Cet amendement propose d’accroître les moyens alloués à l’apprentissage de la langue française.

 

En effet, notre politique d’accueil nécessite tout à la fois humanité, fermeté et moyens pour réussir l’intégration des femmes et des hommes que nous accueillons sur notre territoire. Or, la réussite de l’intégration des personnes accueillies en France et venant d’un pays étranger passe notamment par la maîtrise de la langue française. En effet, la maîtrise du français facilitera la recherche d’un travail, le suivi d’une formation, l’accession à un logement ou encore la création de liens sociaux. Elle permettra ainsi à la personne accueillie de construire avec plus de sérénité son présent et son avenir au sein de notre société.
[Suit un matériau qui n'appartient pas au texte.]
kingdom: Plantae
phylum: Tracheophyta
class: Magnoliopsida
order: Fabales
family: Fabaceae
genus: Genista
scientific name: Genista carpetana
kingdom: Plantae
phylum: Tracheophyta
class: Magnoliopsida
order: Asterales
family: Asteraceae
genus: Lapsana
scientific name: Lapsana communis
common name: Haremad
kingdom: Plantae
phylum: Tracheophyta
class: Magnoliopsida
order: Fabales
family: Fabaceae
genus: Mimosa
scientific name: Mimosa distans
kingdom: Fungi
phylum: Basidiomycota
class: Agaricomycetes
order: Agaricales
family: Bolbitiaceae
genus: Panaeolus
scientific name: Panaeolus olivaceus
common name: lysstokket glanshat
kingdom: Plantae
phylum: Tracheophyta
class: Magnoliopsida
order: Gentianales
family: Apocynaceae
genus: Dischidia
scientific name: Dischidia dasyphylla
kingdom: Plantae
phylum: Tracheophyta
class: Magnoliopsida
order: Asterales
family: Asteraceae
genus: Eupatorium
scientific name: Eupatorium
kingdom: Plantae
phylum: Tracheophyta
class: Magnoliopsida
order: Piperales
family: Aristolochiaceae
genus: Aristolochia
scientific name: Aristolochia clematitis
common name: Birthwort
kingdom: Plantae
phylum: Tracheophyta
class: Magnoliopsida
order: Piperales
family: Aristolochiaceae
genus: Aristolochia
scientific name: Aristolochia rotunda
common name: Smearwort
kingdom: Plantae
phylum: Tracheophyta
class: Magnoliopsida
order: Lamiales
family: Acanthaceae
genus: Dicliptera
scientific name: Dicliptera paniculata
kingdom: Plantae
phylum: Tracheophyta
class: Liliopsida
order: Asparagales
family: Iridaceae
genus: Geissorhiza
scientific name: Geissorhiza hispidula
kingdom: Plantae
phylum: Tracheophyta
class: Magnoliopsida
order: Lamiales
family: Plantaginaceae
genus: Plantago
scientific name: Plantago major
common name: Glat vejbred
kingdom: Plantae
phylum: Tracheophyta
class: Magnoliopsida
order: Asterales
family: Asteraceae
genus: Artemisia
Il s’agit là d’éléments clefs pour réussir son intégration au sein de la société française.

 

L’apprentissage du français est ainsi un élément puissant de réussite d’une politique d’intégration, c’est pourquoi nous proposons d’accroître les moyens qui y sont alloués par l’Etat.

 

Loin d’une politique basée sur la peur, nous souhaitons porter le projet d’une France qui se donne les moyens de réussir l’intégration des femmes et des hommes qu’elle accueille sur son territoire.

 

Afin de garantir la recevabilité financière de cet amendement, il est proposé de procéder aux mouvements de crédits suivants :

 

· Abonder le programme 104 – "Intégration et accès à la nationalité française" et son action 12 "Intégration des étrangers primo-arrivants" à hauteur de 10 000 000 euros ;

· Minorer l'action 04 « Soutien » du programme 303 – "Immigration et asile" à hauteur de 10 000 000 euros.

Il convient de noter que cette proposition de mouvement de crédits est uniquement formelle, afin de respecter les règles budgétaires. Nous demandons évidemment au Gouvernement de lever le gage.